Photo : Plutôt que par une échelle en Inox, l’accès à la baignade se fait par un escalier maçonné recouvert de marches en pierre. De style ancien, le bassin s’intègre à merveille au milieu des oliviers.
A quelques encablures du village de Gordes, dans le Luberon, le petit hameau des Gros regroupe quelques maisons en pierres de pays qui ponctuent l’immensité de plantations d’oliviers séculaires. L’une d’elles, transformée en chambre d’hôtes par un couple de Lyonnais et baptisée Le Moulin des Sources, a été restaurée dans le respect de son identité et de ses matériaux d’origine.

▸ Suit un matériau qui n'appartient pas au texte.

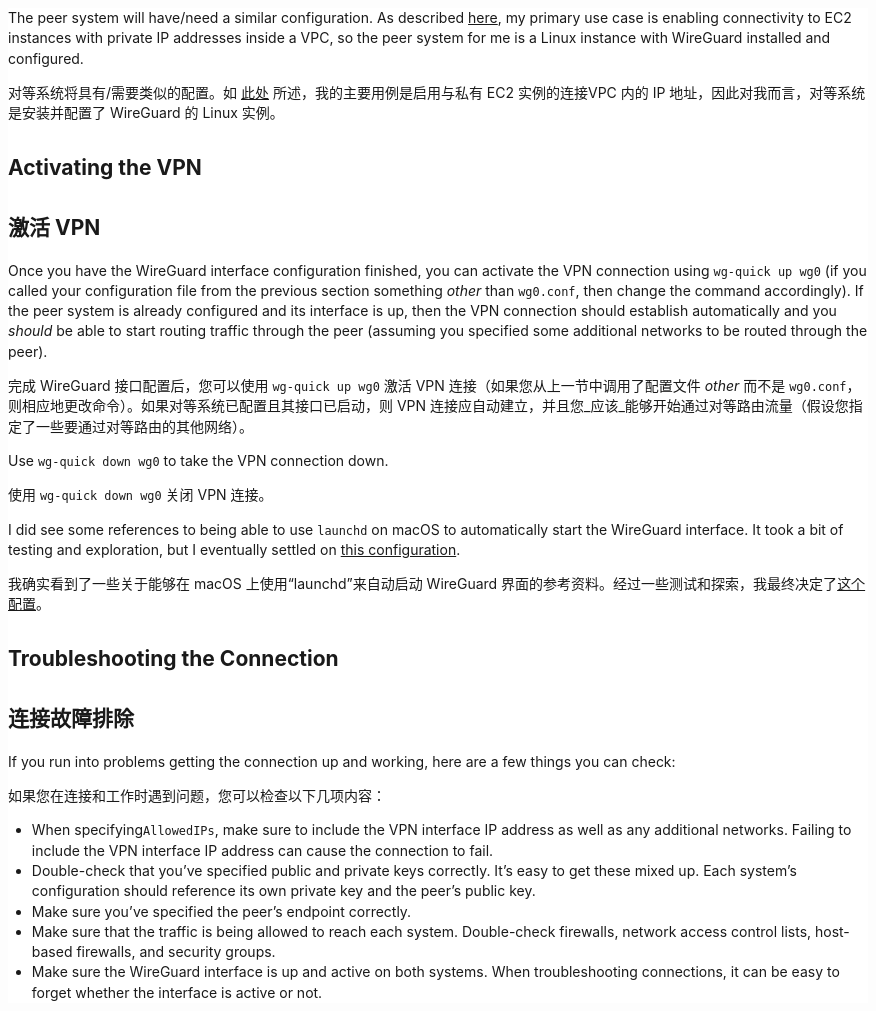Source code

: The peer system will have/need a similar configuration. As described [here](http://blog.scottlowe.org/2021/02/22/setting-up-wireguard-for-aws-vpc-access/), my primary use case is enabling connectivity to EC2 instances with private IP addresses inside a VPC, so the peer system for me is a Linux instance with WireGuard installed and configured.

对等系统将具有/需要类似的配置。如 [此处](http://blog.scottlowe.org/2021/02/22/setting-up-wireguard-for-aws-vpc-access/) 所述，我的主要用例是启用与私有 EC2 实例的连接VPC 内的 IP 地址，因此对我而言，对等系统是安装并配置了 WireGuard 的 Linux 实例。

## Activating the VPN 

## 激活 VPN

Once you have the WireGuard interface configuration finished, you can activate the VPN connection using `wg-quick up wg0` (if you called your configuration file from the previous section something _other_ than `wg0.conf`, then change the command accordingly). If the peer system is already configured and its interface is up, then the VPN connection should establish automatically and you _should_ be able to start routing traffic through the peer (assuming you specified some additional networks to be routed through the peer).

完成 WireGuard 接口配置后，您可以使用 `wg-quick up wg0` 激活 VPN 连接（如果您从上一节中调用了配置文件 _other_ 而不是 `wg0.conf`，则相应地更改命令）。如果对等系统已配置且其接口已启动，则 VPN 连接应自动建立，并且您_应该_能够开始通过对等路由流量（假设您指定了一些要通过对等路由的其他网络）。

Use `wg-quick down wg0` to take the VPN connection down.

使用 `wg-quick down wg0` 关闭 VPN 连接。

I did see some references to being able to use `launchd` on macOS to automatically start the WireGuard interface. It took a bit of testing and exploration, but I eventually settled on [this configuration](http://blog.scottlowe.org/2021/08/04/starting-wireguard-interfaces-automatically-launchd-macos/).

我确实看到了一些关于能够在 macOS 上使用“launchd”来自动启动 WireGuard 界面的参考资料。经过一些测试和探索，我最终决定了[这个配置](http://blog.scottlowe.org/2021/08/04/starting-wireguard-interfaces-automatically-launchd-macos/)。

## Troubleshooting the Connection

## 连接故障排除

If you run into problems getting the connection up and working, here are a few things you can check:

如果您在连接和工作时遇到问题，您可以检查以下几项内容：

- When specifying`AllowedIPs`, make sure to include the VPN interface IP address as well as any additional networks. Failing to include the VPN interface IP address can cause the connection to fail.
- Double-check that you’ve specified public and private keys correctly. It’s easy to get these mixed up. Each system’s configuration should reference its own private key and the peer’s public key.
- Make sure you’ve specified the peer’s endpoint correctly.
- Make sure that the traffic is being allowed to reach each system. Double-check firewalls, network access control lists, host-based firewalls, and security groups.
- Make sure the WireGuard interface is up and active on both systems. When troubleshooting connections, it can be easy to forget whether the interface is active or not.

Ce n’est autre qu’une ancienne ferme, construite sur plusieurs niveaux au cours des époques, dont les parties les plus anciennes datent du XVIIe siècle. Cernée de murs bâtis en pierre sèche, elle se destinait autrefois à la production d’huile d’olive, comme en témoigne sa cave voûtée où les anciens propriétaires ont retrouvé un moulin à olives dont la roue était actionnée par un mulet, ainsi que d’imposantes citernes. "C’est ce qui nous a séduits tout de suite, raconte le propriétaire de la demeure. Le lieu nous attirait par son histoire et son côté mystérieux."